Treacherous Tea Cozies, Trousers Plague Great Britain

0 Comments | Insight on the News, July 30, 2001 | by Stephen Goode

It's often said that the United States and Great Britain are two nations separated only by a common language. But there may be another degree of difference, and that's the decidedly different causes of accidents. For the people offers as evidence some comments taken from "Danger! Don't Get Too Cozy With That Teapot," an article by science correspondent Mark Henderson in a June issue of The Times of London.

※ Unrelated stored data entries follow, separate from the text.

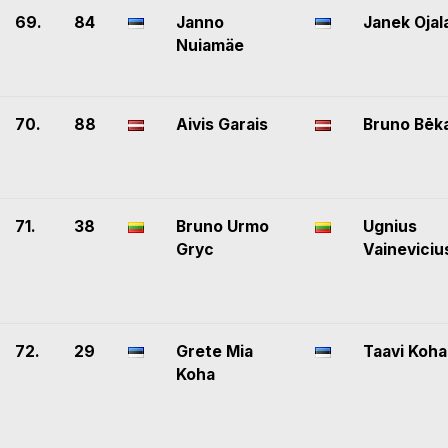
69.
84
Janno
Janek Ojal
Nuiamäe
70.
88
Aivis Garais
Bruno Bēk
71.
38
Bruno Urmo
Ugnius
Gryc
Vaineviciu
72.
29
Grete Mia
Taavi Koha
Koha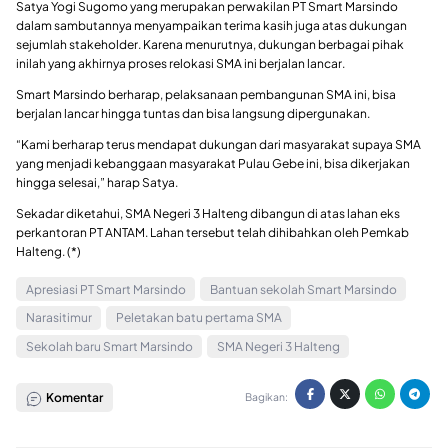
Satya Yogi Sugomo yang merupakan perwakilan PT Smart Marsindo
dalam sambutannya menyampaikan terima kasih juga atas dukungan
sejumlah stakeholder. Karena menurutnya, dukungan berbagai pihak
inilah yang akhirnya proses relokasi SMA ini berjalan lancar.
Smart Marsindo berharap, pelaksanaan pembangunan SMA ini, bisa
berjalan lancar hingga tuntas dan bisa langsung dipergunakan.
“Kami berharap terus mendapat dukungan dari masyarakat supaya SMA
yang menjadi kebanggaan masyarakat Pulau Gebe ini, bisa dikerjakan
hingga selesai,” harap Satya.
Sekadar diketahui, SMA Negeri 3 Halteng dibangun di atas lahan eks
perkantoran PT ANTAM. Lahan tersebut telah dihibahkan oleh Pemkab
Halteng. (*)
Apresiasi PT Smart Marsindo
Bantuan sekolah Smart Marsindo
Narasitimur
Peletakan batu pertama SMA
Sekolah baru Smart Marsindo
SMA Negeri 3 Halteng
Komentar
Bagikan: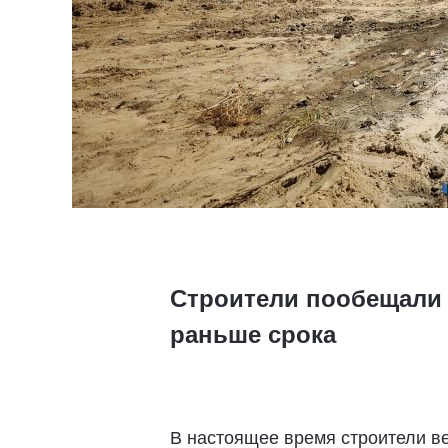
Строители пообещали 
раньше срока
В настоящее время строители в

Henderson warns readers that tea cozies have become a "growing threat to human health" in Great Britain. "The toll of accidents caused by humble teapot-warmers almost doubled in a single year," he reveals, ominously.

Not mad-cow disease or irate soccer fans. Tea cozies! The injuries most often involve scalding when the would-be tea drinker attempts to pick up the teapot by its cover rather than its handle. Much of the rest of the increase in tea-cozy incidents occurred when the pot covers were tripped over after having been dropped on slick kitchen tiles or "lino" (Brit for linoleum).

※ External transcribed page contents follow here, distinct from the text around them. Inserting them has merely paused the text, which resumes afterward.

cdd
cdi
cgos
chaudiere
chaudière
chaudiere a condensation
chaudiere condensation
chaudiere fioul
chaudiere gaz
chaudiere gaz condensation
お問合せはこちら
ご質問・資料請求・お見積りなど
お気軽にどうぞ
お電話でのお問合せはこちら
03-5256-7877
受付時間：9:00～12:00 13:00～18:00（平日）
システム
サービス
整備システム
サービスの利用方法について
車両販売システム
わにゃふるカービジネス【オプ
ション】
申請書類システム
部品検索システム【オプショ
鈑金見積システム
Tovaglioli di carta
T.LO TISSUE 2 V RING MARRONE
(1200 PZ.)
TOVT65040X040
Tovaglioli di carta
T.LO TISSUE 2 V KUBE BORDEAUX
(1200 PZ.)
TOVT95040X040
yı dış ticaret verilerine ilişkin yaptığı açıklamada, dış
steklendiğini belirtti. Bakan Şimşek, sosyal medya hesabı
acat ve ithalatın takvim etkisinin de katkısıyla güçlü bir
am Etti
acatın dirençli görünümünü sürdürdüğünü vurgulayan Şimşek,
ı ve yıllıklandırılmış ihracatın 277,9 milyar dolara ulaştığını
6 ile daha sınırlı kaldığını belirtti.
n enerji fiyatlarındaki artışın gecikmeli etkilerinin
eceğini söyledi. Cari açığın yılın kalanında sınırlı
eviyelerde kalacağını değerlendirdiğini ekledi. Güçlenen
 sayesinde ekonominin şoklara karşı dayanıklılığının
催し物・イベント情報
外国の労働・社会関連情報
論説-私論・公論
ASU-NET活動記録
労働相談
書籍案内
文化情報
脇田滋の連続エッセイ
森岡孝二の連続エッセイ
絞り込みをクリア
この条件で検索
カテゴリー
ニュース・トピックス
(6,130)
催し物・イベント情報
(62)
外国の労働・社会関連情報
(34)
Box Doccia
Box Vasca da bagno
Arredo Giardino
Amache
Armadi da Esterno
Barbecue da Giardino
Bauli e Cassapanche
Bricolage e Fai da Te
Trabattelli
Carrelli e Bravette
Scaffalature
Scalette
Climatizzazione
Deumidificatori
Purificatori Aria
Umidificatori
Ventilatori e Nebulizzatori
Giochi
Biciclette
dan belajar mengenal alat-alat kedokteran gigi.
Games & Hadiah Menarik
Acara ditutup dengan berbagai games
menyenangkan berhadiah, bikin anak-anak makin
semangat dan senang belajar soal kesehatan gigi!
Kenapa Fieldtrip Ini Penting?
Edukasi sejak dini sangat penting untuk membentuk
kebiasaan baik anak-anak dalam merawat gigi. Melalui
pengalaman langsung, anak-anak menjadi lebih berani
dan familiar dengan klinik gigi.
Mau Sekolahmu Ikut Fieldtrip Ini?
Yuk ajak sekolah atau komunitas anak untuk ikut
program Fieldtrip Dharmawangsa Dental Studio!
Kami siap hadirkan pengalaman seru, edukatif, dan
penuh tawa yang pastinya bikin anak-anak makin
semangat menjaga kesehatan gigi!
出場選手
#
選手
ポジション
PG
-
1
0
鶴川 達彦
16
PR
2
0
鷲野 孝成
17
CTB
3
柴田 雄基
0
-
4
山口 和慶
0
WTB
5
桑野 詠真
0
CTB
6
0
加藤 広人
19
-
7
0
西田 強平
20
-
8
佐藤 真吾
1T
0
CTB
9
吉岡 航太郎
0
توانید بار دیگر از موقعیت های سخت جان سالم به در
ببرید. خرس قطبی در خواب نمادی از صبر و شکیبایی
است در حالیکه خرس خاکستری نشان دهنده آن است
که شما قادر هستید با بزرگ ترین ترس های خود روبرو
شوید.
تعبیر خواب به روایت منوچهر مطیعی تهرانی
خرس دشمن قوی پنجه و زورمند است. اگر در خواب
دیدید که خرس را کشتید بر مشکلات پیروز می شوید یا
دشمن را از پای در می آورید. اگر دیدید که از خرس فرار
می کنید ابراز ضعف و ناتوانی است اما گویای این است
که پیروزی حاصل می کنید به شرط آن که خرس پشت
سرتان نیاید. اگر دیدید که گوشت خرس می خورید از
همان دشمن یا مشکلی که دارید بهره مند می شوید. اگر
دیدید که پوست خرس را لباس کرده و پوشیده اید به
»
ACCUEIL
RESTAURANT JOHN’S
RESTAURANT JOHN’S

Other maimers and killers in the United Kingdom were almost equally surprising. Citing a recent report from the Department of Trade and Industry, Henderson warned Britons to be much more cautious while getting dressed in the morning. The number of folks injured by trousers, socks and tights climbed by almost 1,800 in 1999.

Trouser-related injuries alone climbed to 5,945 -- up from 5,137 --the report warned, accounting for almost five times as many injuries as chain saws during the same time period (1,207). Socks and tights caused 10,773 injuries, up from 9,843. The report said that falls resulting from attempting to dress too quickly were the major source of these injuries, followed closely by messy bedrooms.

Not to worry, however. With characteristic British insouciance, Jane Eason of the Royal Society for the Prevention of Accidents put everything in perspective by noting, "It seems odd there are so many more accidents involving trousers than chain saws, but everyone has trousers and hardly anyone has chain saws."